The stimulation of the respiratory tract by an endotracheal tube during an endotracheal extubation causes transient sympathetic activity, which can lead to hypertension and tachycardia [28]. Various attempts have been made to attenuate the pressor response via intravenous administrations of lidocaine and dexmedetomidine. A previous study reported that intravenous lidocaine can blunt increases in HR and MAP during the tracheal extubation [29]. Luthra et al. [30]. demonstrated that intravenous dexmedetomidine can alleviate stress responses to tracheal extubation. In our study, both MAP and HR were decreased in the LIDO group and the DEX group during extubation and 5 min after extubation, compared to the CON group. But because of the sympatholysis, intraoperative bradycardia was noted in 35 patients, and one patient’s HR was reduced by 40 beat/min during intravenous infusion of dexmedetomidine in the DEX group.

Both intravenous infusions of lidocaine and dexmedetomidine could target smooth emergence from general anesthesia through attenuating cough and hemodynamic changes, and provide satisfactory analgesic effect after thyroid surgery. The VAS scores in the LIDO group and the DEX group were lower than these in the CON group after surgery. These findings may be explained by the analgesic properties of both lidocaine and dexmedetomidine.

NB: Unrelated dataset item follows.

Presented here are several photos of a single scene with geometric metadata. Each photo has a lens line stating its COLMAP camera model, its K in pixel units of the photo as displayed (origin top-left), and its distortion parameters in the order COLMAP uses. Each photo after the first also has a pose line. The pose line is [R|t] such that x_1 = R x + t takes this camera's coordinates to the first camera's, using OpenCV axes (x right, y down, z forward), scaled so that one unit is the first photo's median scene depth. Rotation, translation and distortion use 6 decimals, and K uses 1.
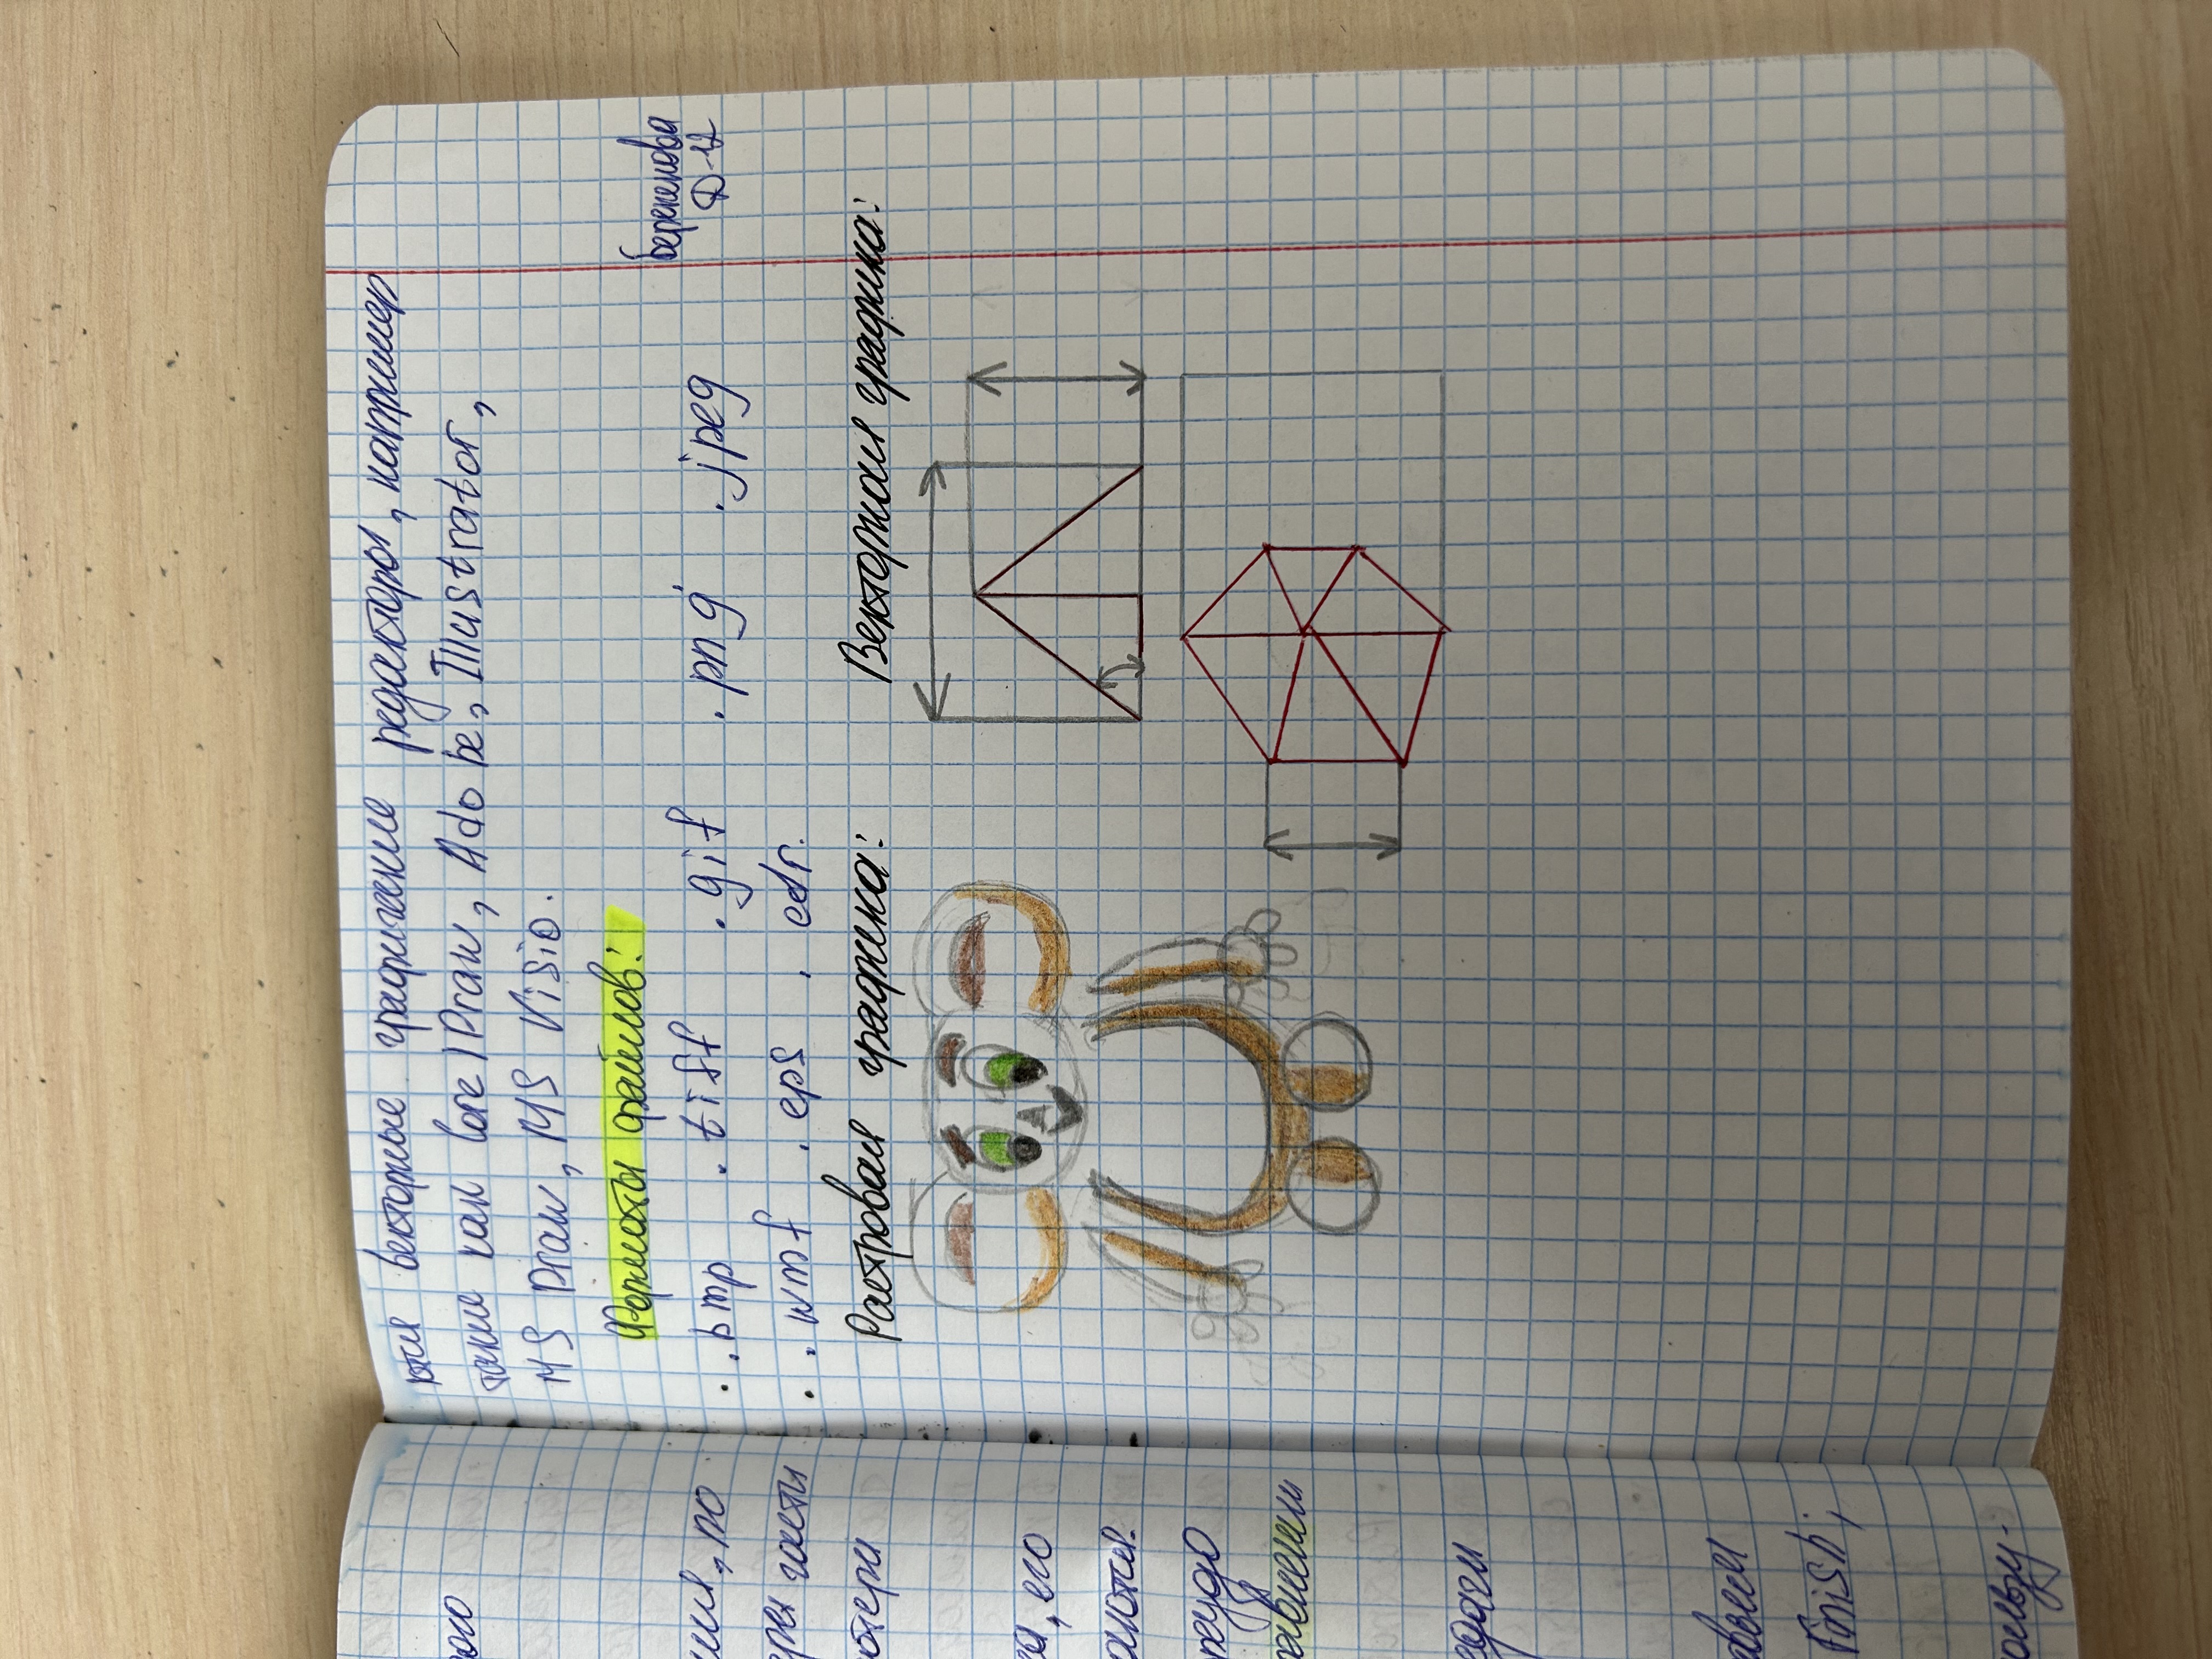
lens RADIAL K [[1687.4, 0, 1104.7], [0, 1687.4, 823.3], [0, 0, 1]] dist [0.053173, -0.032874]
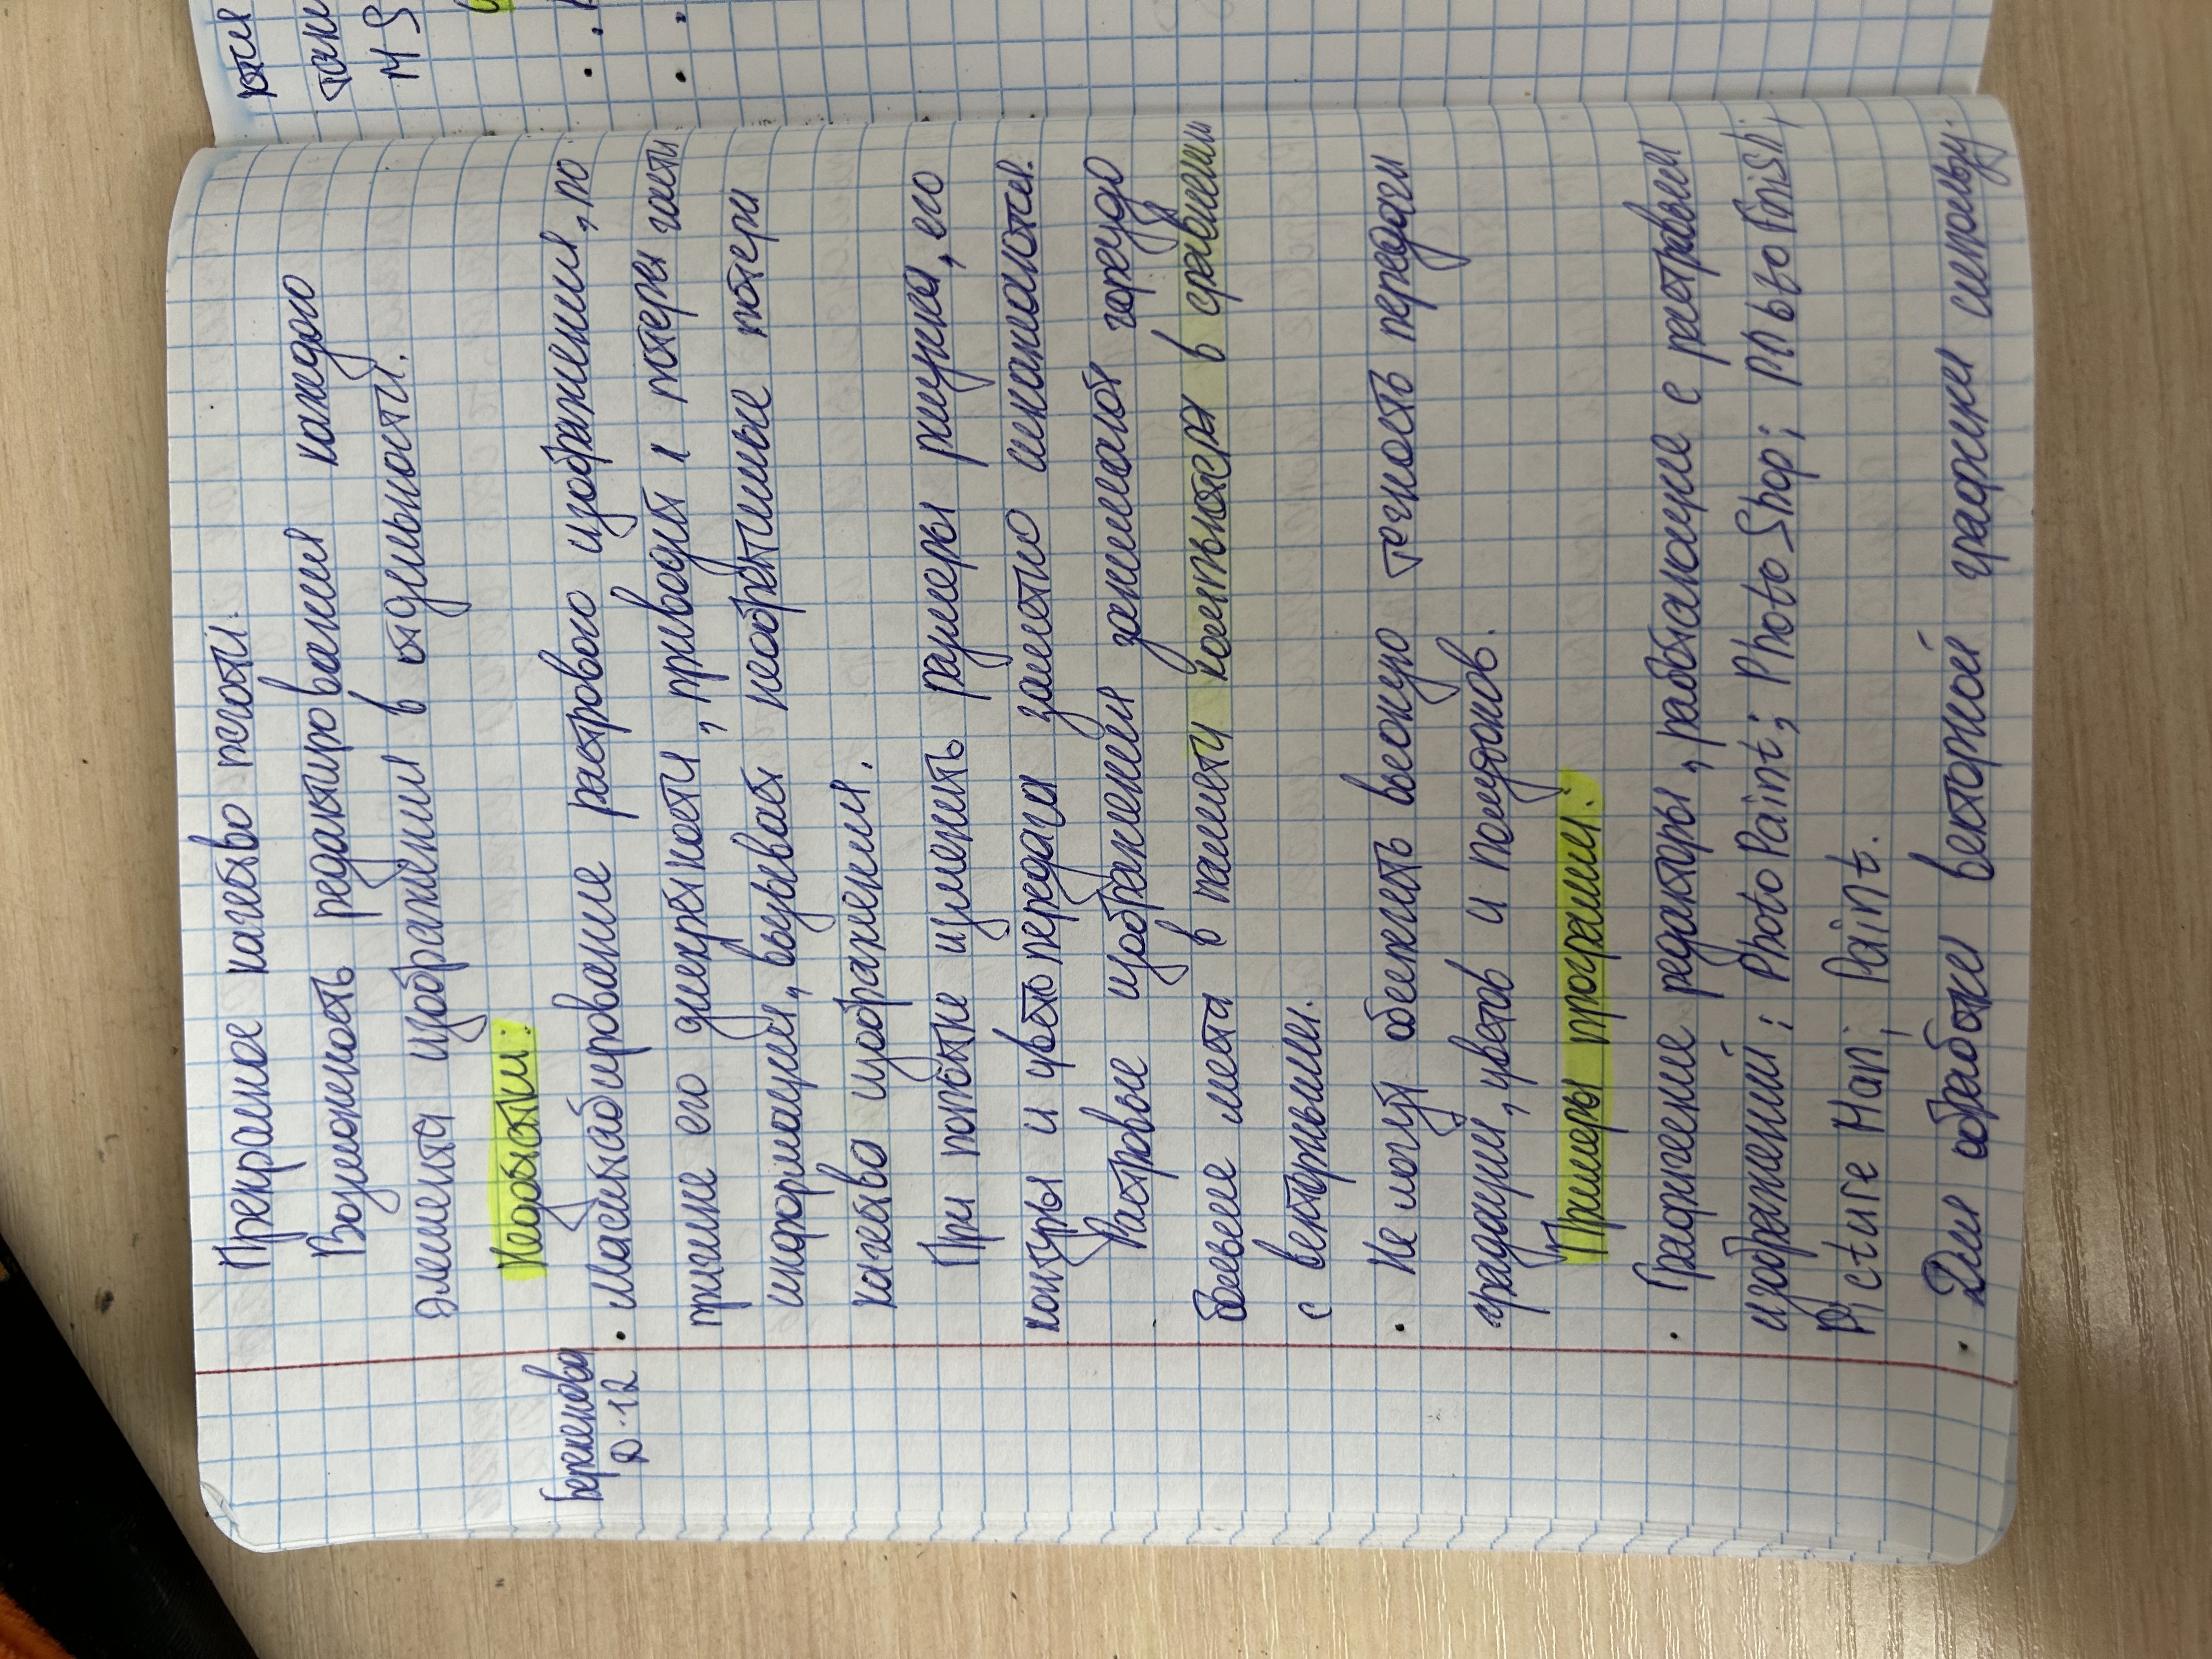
lens RADIAL K [[1687.4, 0, 1109.0], [0, 1687.4, 833.6], [0, 0, 1]] dist [0.053173, -0.032874]
pose [[0.999351, -0.010502, 0.034444, 0.023270], [0.010986, 0.999843, -0.013887, 0.781918], [-0.034293, 0.014256, 0.999310, 0.072784]]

There were several limitations in this study. First, the consumptions of anesthetic agents were not evaluated; however, both lidocaine and dexmedetomidine have analgesic properties. Second, this study was a single-center clinical study, and the conclusions still need to be further supported by large sample and multicenter studies.

Conclusions

This study was demonstrated that both intravenous infusions of lidocaine and dexmedetomidine had equal effectiveness in attenuating cough and hemodynamic changes during the tracheal extubation period after thyroid surgery, and both of these treatments were able to reduce the volume of postoperative bleeding and provide satisfactory analgesic effect after surgery. But intravenous infusions of dexmedetomidine resulted in bradycardia and delayed the time to awareness.